La philosophie technologique de la Géorgie en 2026 : « La gouvernance de l’IA est la sécurité »
À mesure que la technologie devient plus visible dans le fonctionnement du gouvernement, l’État de Géorgie accorde une attention particulière à ce qui se cache derrière elle. Que ce soit en matière d’IA, de modernisation, de données ou de préparation de la main-d’œuvre, la sécurité est souvent au cœur des discussions.
Sécurité comme fil conducteur
La cybersécurité a occupé la première place sur la liste des dix priorités de l’Association nationale des directeurs de l’information des États pendant la dernière décennie.
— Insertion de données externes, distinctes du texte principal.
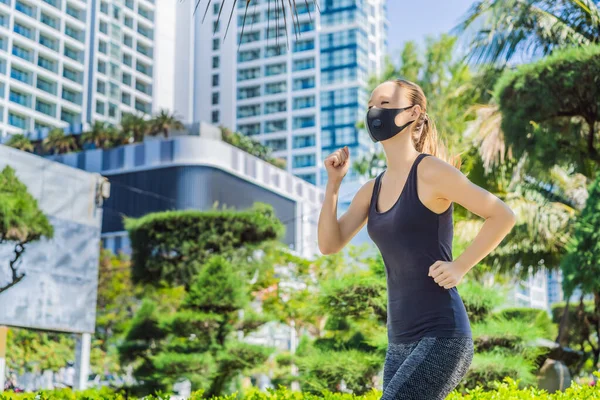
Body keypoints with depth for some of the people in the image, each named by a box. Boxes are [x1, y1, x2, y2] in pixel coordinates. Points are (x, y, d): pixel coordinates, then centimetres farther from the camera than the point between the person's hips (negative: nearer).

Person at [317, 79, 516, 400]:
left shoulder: (431, 170, -8)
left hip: (442, 336, -8)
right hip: (400, 343, 8)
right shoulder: (372, 190, 13)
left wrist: (460, 267, -12)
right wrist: (334, 181, 2)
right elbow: (328, 244, 9)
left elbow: (503, 216, -7)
Cependant, cette année, l’IA a pris la première place. Malgré cette montée de l’IA, il est souligné que la sécurité reste profondément liée à la croissance technologique de l’État. Lorsque les priorités se croisent, la réponse est claire : « La sécurité est la sécurité. » Cela signifie appliquer les mêmes contrôles de sécurité à l’IA qu’à toute autre technologie.
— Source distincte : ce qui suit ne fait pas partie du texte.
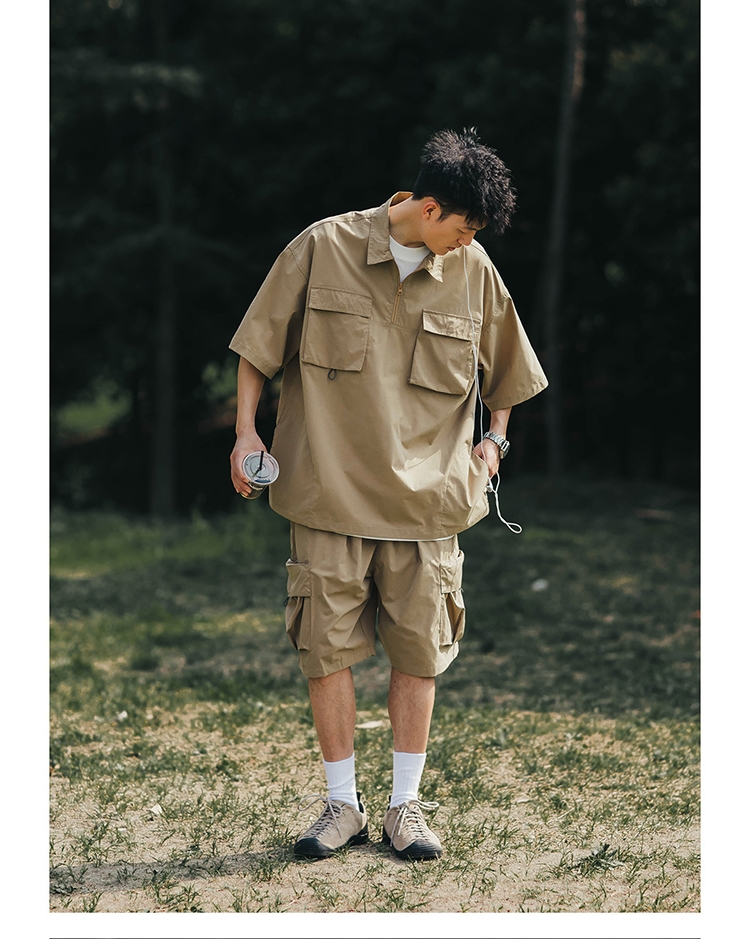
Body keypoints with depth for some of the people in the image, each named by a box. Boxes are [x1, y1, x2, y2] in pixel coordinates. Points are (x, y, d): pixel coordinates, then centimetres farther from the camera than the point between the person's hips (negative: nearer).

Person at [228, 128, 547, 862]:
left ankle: (406, 805, 17)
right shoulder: (323, 249, -4)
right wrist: (246, 431, -2)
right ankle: (342, 805, 14)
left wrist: (494, 438, 11)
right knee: (327, 649, 1)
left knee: (417, 652, 4)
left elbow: (503, 368, 20)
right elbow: (259, 344, 4)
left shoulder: (474, 272, 3)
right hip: (330, 494, -1)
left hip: (427, 499, 2)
Innovation avec des garde-fous
Le Laboratoire d’Innovation, ouvert récemment, offre aux agences d’État un environnement à « faible risque » pour expérimenter des technologies émergentes, en particulier l’IA. Toutefois, cette expérimentation est entourée de limites de sécurité. L’accent est mis sur la minimisation des données, les agences étant encouragées à évaluer leurs besoins de manière critique.
Mesurer le succès par les résultats
Les priorités de l’État pour 2026 se concentrent davantage sur les résultats que sur les outils spécifiques en matière de cybersécurité et d’IA. L’amélioration des résultats pour les employés est considérée comme un moyen direct d’améliorer les résultats pour les citoyens. Cela façonne la façon dont les investissements technologiques sont évalués.
Résilience cybernétique grâce aux personnes
Le passage à la résilience cybernétique de la Géorgie est autant axé sur les personnes que sur les plateformes. Des exercices à grande échelle sont conçus pour aider les agences d’État à tester leurs défenses techniques. De plus, l’État investit considérablement dans l’alphabétisation de l’IA, avec des sessions de questions-réponses ouvertes et des partenariats de formation.
Confiance comme livrable
La cybersécurité, la protection des données et la gouvernance de l’IA nourrissent finalement l’objectif principal de l’État pour 2026 : la confiance des citoyens. Maintenir cette confiance nécessite transparence, explication et communication, surtout à mesure que la technologie devient plus complexe.
Alors que la Géorgie entre dans la session législative et avance vers 2026, il ne s’agit pas d’un pivot dramatique, mais d’un resserrement des priorités. L’accent sera mis sur la réalisation de résultats réels, le renforcement de la résilience cybernétique et l’évaluation de la main-d’œuvre.